The 2020-21 Saga: The Pandemic
At the start of the year, antibodies were found in a significant portion of the population, resulting in a decrease in the number of vulnerable people, thereby slowing the pandemic. However, the situation worsened once again. Vaccine manufacturing began on a wide scale globally, and many people in India were able to receive vaccinations. It helped in reducing the number of people getting infected. Every day, more people became more at ease with the risks, and their economic activity grew.
Demand from the public/consumer
Market demand plummeted during the lockdown period. Part of it was purely mechanical: there would be no sales if people could not go to stores. Transportation and hospitality businesses were among the services that suffered a setback. Consumer demand fell after the lockdown because, first, people's incomes had shrunk, and second, even when incomes began to rise, there was concern over whether this would be a gradual increase or whether the economy would crash again. Another concern was that the nation would revert to lockdown if the death toll rose and hospitals continued to be overcrowded. As a result, market demand remained uncertain.
These concerns had subsided as the number of deaths decreased and the health system's ability to handle COVID patients improved. As a result, there has been a decrease in economic uncertainty and a rise in consumer demand. However, the second wave made us stand way behind than we initially started. However, there are concerns that lower employment levels would result in lower wages, which would keep demand depressed even though it increased due to pent-up interests.
Private investment is the most significant determinant of India's economic health.

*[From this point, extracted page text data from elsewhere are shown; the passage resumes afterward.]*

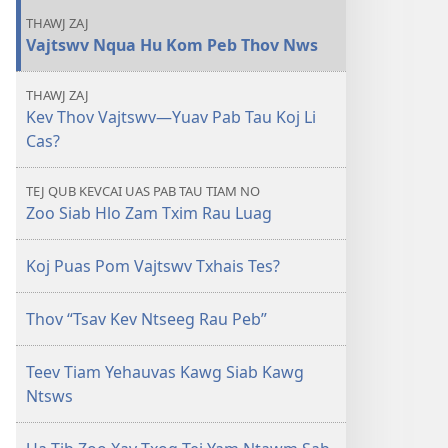
Puas
THAWJ ZAJ
Muaj
Vajtswv Nqua Hu Kom Peb Thov Nws
Qab
Hau
THAWJ ZAJ
Rau
Kev Thov Vajtswv—Yuav Pab Tau Koj Li
Peb?
Cas?
TEJ QUB KEVCAI UAS PAB TAU TIAM NO
Zoo Siab Hlo Zam Txim Rau Luag
Koj Puas Pom Vajtswv Txhais Tes?
Thov “Tsav Kev Ntseeg Rau Peb”
Teev Tiam Yehauvas Kawg Siab Kawg
Ntsws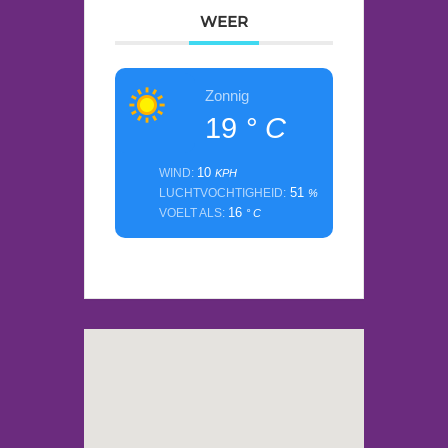
WEER
Zonnig
19
° C
10
WIND:
KPH
51
LUCHTVOCHTIGHEID:
%
16
VOELT ALS:
° C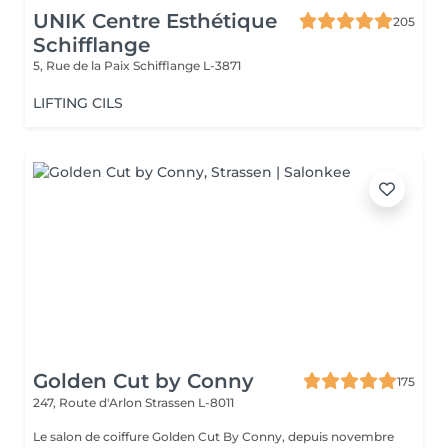
UNIK Centre Esthétique
205
Schifflange
5, Rue de la Paix
Schifflange L-3871
LIFTING CILS
Golden Cut by Conny
175
247, Route d'Arlon
Strassen L-8011
Le salon de coiffure Golden Cut By Conny, depuis novembre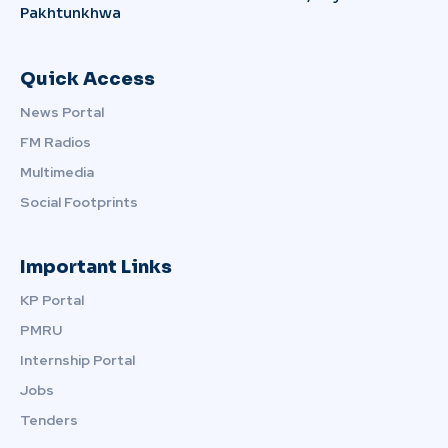
Pakhtunkhwa
Quick Access
News Portal
FM Radios
Multimedia
Social Footprints
Important Links
KP Portal
PMRU
Internship Portal
Jobs
Tenders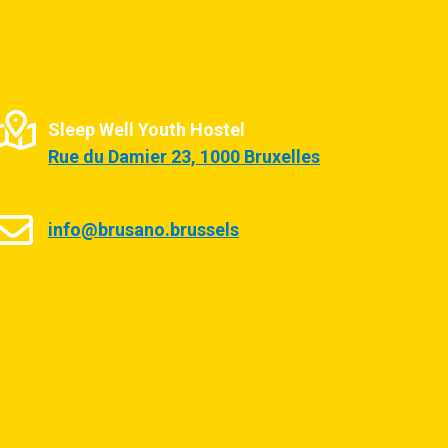
Sleep Well Youth Hostel
Rue du Damier 23, 1000 Bruxelles
info@brusano.brussels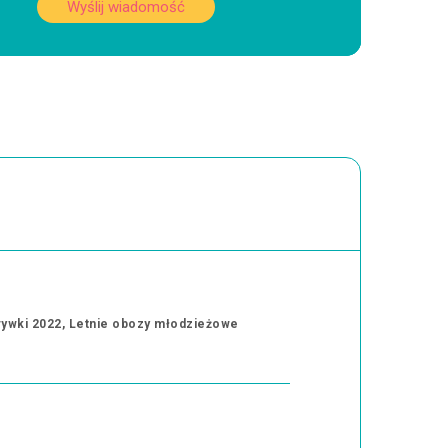
Wyślij wiadomość
rywki 2022, Letnie obozy młodzieżowe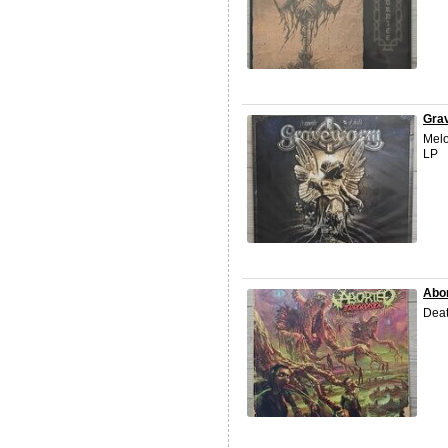
Gra
Melo
LP
Abor
Deat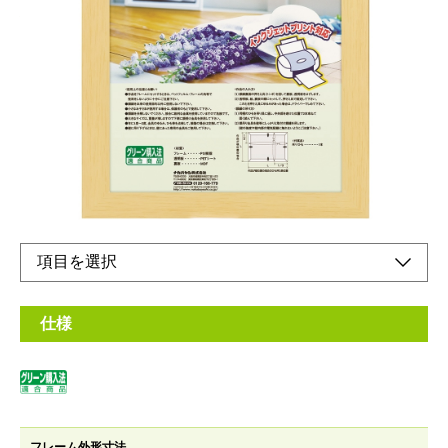
縁
メーカー希望小売価格：
¥1,880
+ 税
軽量設計！フレームには再生樹脂を使用した環境にやさしい額縁
です。
オンラインショップ
仕様
フレーム外形寸法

Higher levels of uncertainty lowered investment demand. Businesses will have a more stable market to invest in as the economy's volatility decreases. However, the recession has harmed the balance sheets of many businesses, especially small businesses. Since companies were unable to repay loans, the RBI granted a moratorium to companies with bank loans for the duration of the lockdown. While the moratorium was beneficial, reduced demand, fixed costs, and the need to repay existing loans pressured businesses.
Financial and non-financial balance sheets would have a direct impact on the degree of investment revival. The old agenda of firm resolution still holds sway. The Insolvency and Bankruptcy Code must be reinstated, and the FRDI Bill must be revisited to provide a resolution process for financial companies.
Because of the economic downturn, the government's tax revenue has plummeted. For 2020-21, the fiscal deficit is forecast to be in the range of 6.2% to 6.5%.
The size of the deficit would determine the government's ability to spend more. If the debt rises above acceptable levels, the government's investment ability will be hampered again next year.
Inflation has been that in India over the last few months. Since demand was suppressed, everybody assumed supply-side issues caused by the lockdown caused it. However, even though supply-side issues and transportation bottlenecks have been resolved, inflation remains higher than the objective and even exceeds RBI's target band. Higher inflation, especially in the food sector, affects not only the poor's purchasing power but also creates more uncertainty for businesses.
The RBI's hard-won reputation in the post-2015 era — of focusing on inflation and having the resources to combat it — is now being called into question. The government and the RBI must maintain their commitment to the inflation targeting mechanism that has enabled India's macroeconomic stability.